Pues bien, puse pies en polvorosa y corrí detrás del coche. Llevaba en la mano un pesado bastón de roble, y les aseguro que desde el primer momento estaba hecho una furia, aunque según corría también se despertó en mí la astucia, y me rezagué un poco para observarlos sin ser visto. En seguida se detuvieron en una estación de ferrocarril. Había una multitud de gente alrededor del despacho de billetes, de modo que me acerqué bastante a ellos sin que me vieran. Sacaron billetes para New Brighton. Yo hice otro tanto, pero subí tres vagones más atrás que ellos. Cuando llegamos dieron una vuelta por el paseo y los seguí sin acercarme nunca a ellos más de cien yardas. Por fin les vi alquilar un bote para dar un paseo, pues hacía mucho calor y pensaron, sin duda, que estarían más frescos en el agua.

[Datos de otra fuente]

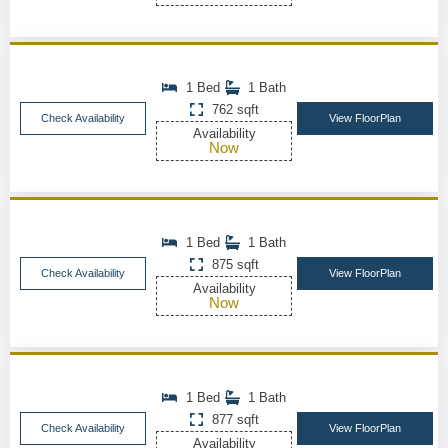
1 Bed
1 Bath
762 sqft
Check Availability
View FloorPlan
Availability
Now
1 Bed
1 Bath
875 sqft
Check Availability
View FloorPlan
Availability
Now
1 Bed
1 Bath
877 sqft
Check Availability
View FloorPlan
Availability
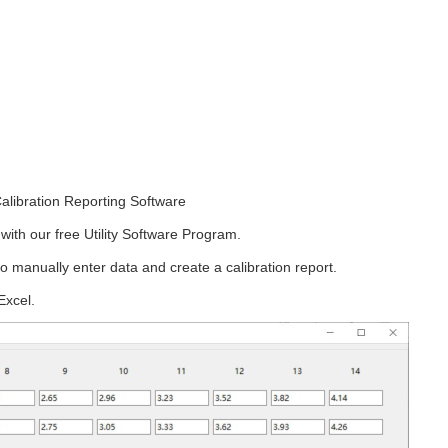
alibration Reporting Software
ith our free Utility Software Program.
o manually enter data and create a calibration report.
Excel.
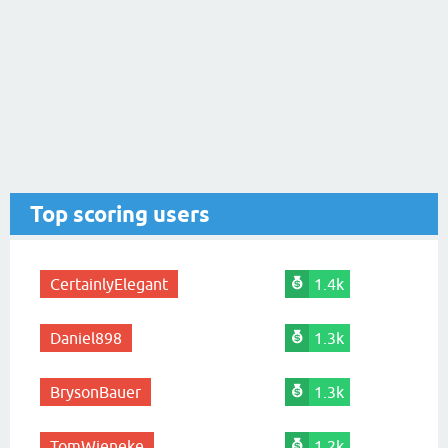
Top scoring users
CertainlyElegant
1.4k
Daniel898
1.3k
BrysonBauer
1.3k
TomWieneke
1.2k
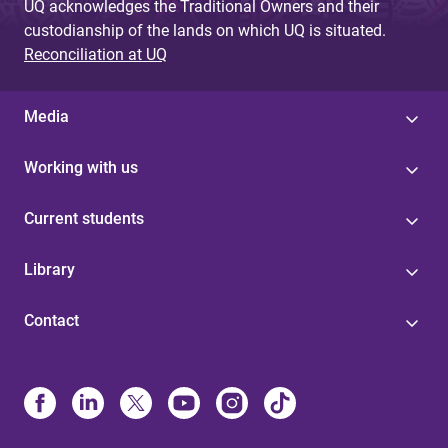
UQ acknowledges the Traditional Owners and their
custodianship of the lands on which UQ is situated.
Reconciliation at UQ
Media
Working with us
Current students
Library
Contact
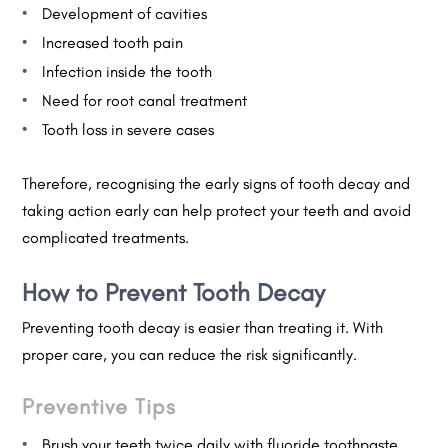
Development of cavities
Increased tooth pain
Infection inside the tooth
Need for root canal treatment
Tooth loss in severe cases
Therefore, recognising the early signs of tooth decay and
taking action early can help protect your teeth and avoid
complicated treatments.
How to Prevent Tooth Decay
Preventing tooth decay is easier than treating it. With
proper care, you can reduce the risk significantly.
Preventive Tips
Brush your teeth twice daily with fluoride toothpaste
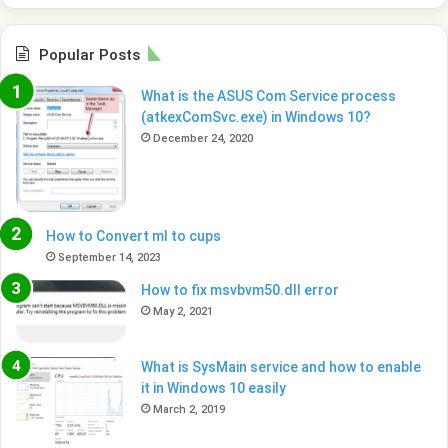
Popular Posts
What is the ASUS Com Service process
(atkexComSvc.exe) in Windows 10?
December 24, 2020
How to Convert ml to cups
September 14, 2023
How to fix msvbvm50.dll error
May 2, 2021
What is SysMain service and how to enable
it in Windows 10 easily
March 2, 2019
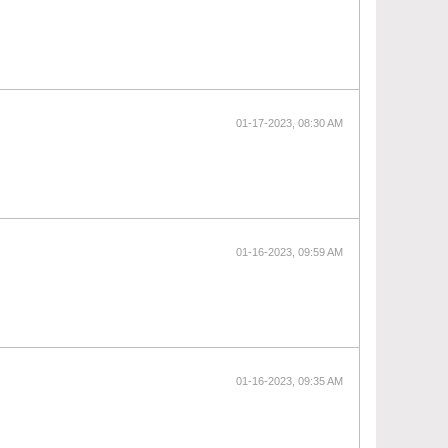
01-17-2023, 08:30 AM
01-16-2023, 09:59 AM
01-16-2023, 09:35 AM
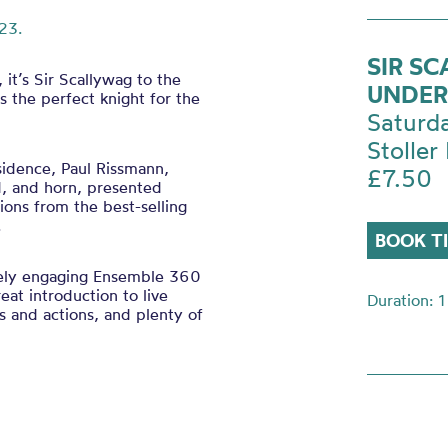
23.
SIR S
it’s Sir Scallywag to the
UNDER
s the perfect knight for the
Saturd
Stoller 
sidence, Paul Rissmann,
£7.50
d, and horn, presented
tions from the best-selling
l.
BOOK T
ely engaging Ensemble 360
eat introduction to live
Duration: 1
ngs and actions, and plenty of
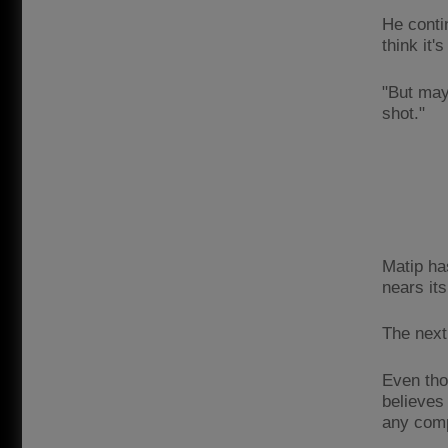
He conti
think it'
"But may
shot."
Matip ha
nears it
The next
Even tho
believes
any comp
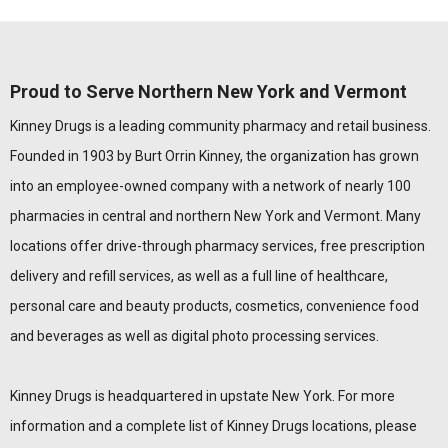
Proud to Serve Northern New York and Vermont
Kinney Drugs is a leading community pharmacy and retail business.
Founded in 1903 by Burt Orrin Kinney, the organization has grown
into an employee-owned company with a network of nearly 100
pharmacies in central and northern New York and Vermont. Many
locations offer drive-through pharmacy services, free prescription
delivery and refill services, as well as a full line of healthcare,
personal care and beauty products, cosmetics, convenience food
and beverages as well as digital photo processing services.
Kinney Drugs is headquartered in upstate New York. For more
information and a complete list of Kinney Drugs locations, please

Eso fue como ponerse en mis manos. Había un poco de niebla y no se podía ver más allá de unos centenares de yardas. Alquilé un bote y salí tras ellos. Podía ver el contorno borroso de su embarcación, pero iban casi tan rápido como yo, y cuando les di alcance estaban ya a más de una milla de la costa. La neblina era como un velo, y en su interior estábamos nosotros tres. ¡Dios mío! ¿Cómo podré olvidar sus rostros cuando vieron quién iba en el bote que se les aproximaba? Ella se puso a dar voces. Él juró como un loco y me hurgoneó con un remo, pues debió ver en mis ojos una amenaza de muerte. Lo esquivé y le devolví el golpe con mi bastón, que le aplastó la cabeza como si fuera un huevo. A ella posiblemente le habría perdonado la vida, a pesar de toda mi rabia, pero le echó los brazos al cuello y se puso a gritar llamándole «Alec». Golpeé de nuevo y ella quedó tendida junto a él. Me sentía como una fiera salvaje que ha saboreado la sangre. Si Sarah hubiera estado allí, juro por Dios que habría corrido la misma suerte. Saqué mi cuchillo y... bueno, ¡caramba!, ya he dicho bastante. Sentí una especie de júbilo salvaje, pensando en lo que sentiría Sarah ante tales muestras de lo que su intromisión había ocasionado. Luego até los cadáveres al bote, rompí una tabla del fondo, y me quedé a su lado hasta que se hundieron. Sabía muy bien que el propietario del bote pensaría que se habrían desorientado a causa de la niebla y habrían sido arrastrados mar adentro. Me aseé, regresé a tierra, y me incorporé a mi barco, sin que nadie sospechara lo que había pasado. Esa noche envolví el paquete para Sarah Cushing, y al día siguiente lo envié desde Belfast.

Ahí tienen ustedes toda la verdad del caso. Podrán ahorcarme, o hacer conmigo lo que quieran, mas no podrán castigarme más de lo que ya lo he sido. No puedo cerrar los ojos sin que vea aquellos dos rostros mirándome fijamente... igual que me miraron cuando mi bote se abrió paso entre la neblina. Yo los maté rápidamente, pero ellos me están matando poco a poco; y si el suplicio se prolonga una sola noche más amaneceré loco o muerto. ¿No me pondrá solo en una celda, verdad, señor? Por amor de Dios, no lo haga, y ojalá el día en que usted agonice reciba el mismo trato que ahora me dé a mí.

-¿Qué sentido tiene todo esto, Watson? -dijo Holmes solemnemente mientras dejaba a un lado el documento-. ¿Qué propósito persigue este círculo de aflicción, violencia y miedo? Sin duda ha de tender hacia algún fin pues, si no, nuestro universo está regido por el azar, lo cual es inconcebible. Pero ¿qué fin? Ahí tiene usted el eterno problema sobre el cual la razón humana está tan lejos de poder responder como siempre.